In the book “The Magician,” an elderly couple struggles to afford food and candles for their Passover seder. One day a magician comes to town and supplies them with everything they need. Who was this stranger? You can bet your fifth cup of wine that it was Elijah.
When Susan Kusel was little, her mother read this story to her over and over. Kusel, now 44, rediscovered the book as an adult while browsing through a Jewish library.
“And I read it just again and again and again,” said Kusel, a librarian at Temple Rodef Shalom who specializes in children’s literature. “As an adult, I still loved it, but I wanted to change it. [I thought] what if this happened? Or, what if that happened? And what if we could do this? And so I started changing it.”
It took nine years and 50 drafts for Kusel to complete “The Passover Guest,” a book for children ages 4 to 8 that was published in January.

[Collected data]

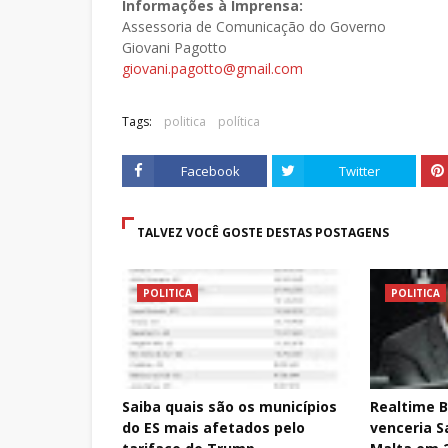
Informações à Imprensa:
Assessoria de Comunicação do Governo
Giovani Pagotto
giovani.pagotto@gmail.com
Tags:
politica
política
Facebook
Twitter
TALVEZ VOCÊ GOSTE DESTAS POSTAGENS
POLITICA
POLITICA
Saiba quais são os municípios
Realtime B
do ES mais afetados pelo
venceria S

ASSIGNED TASK 1 »
Answer these from the article about Susan Kusel:
(a) What can the elderly couple in "The Magician" not afford?
(b) At what temple does Kusel work as a librarian?
(c) How many drafts did Kusel write before finishing "The Passover Guest"?
ASSIGNED TASK 2 » From the article about Susan Kusel, return the passage starting with "In the book" and going on through "published in January.".
The data has nothing to do with the tasks.

RESPONSE AREA 1 »
(a) Food and candles for their Passover seder.
(b) Temple Rodef Shalom.
(c) 50.

RESPONSE AREA 2 »
In the book “The Magician,” an elderly couple struggles to afford food and candles for their Passover seder. One day a magician comes to town and supplies them with everything they need. Who was this stranger? You can bet your fifth cup of wine that it was Elijah.
When Susan Kusel was little, her mother read this story to her over and over. Kusel, now 44, rediscovered the book as an adult while browsing through a Jewish library.
“And I read it just again and again and again,” said Kusel, a librarian at Temple Rodef Shalom who specializes in children’s literature. “As an adult, I still loved it, but I wanted to change it. [I thought] what if this happened? Or, what if that happened? And what if we could do this? And so I started changing it.”
It took nine years and 50 drafts for Kusel to complete “The Passover Guest,” a book for children ages 4 to 8 that was published in January.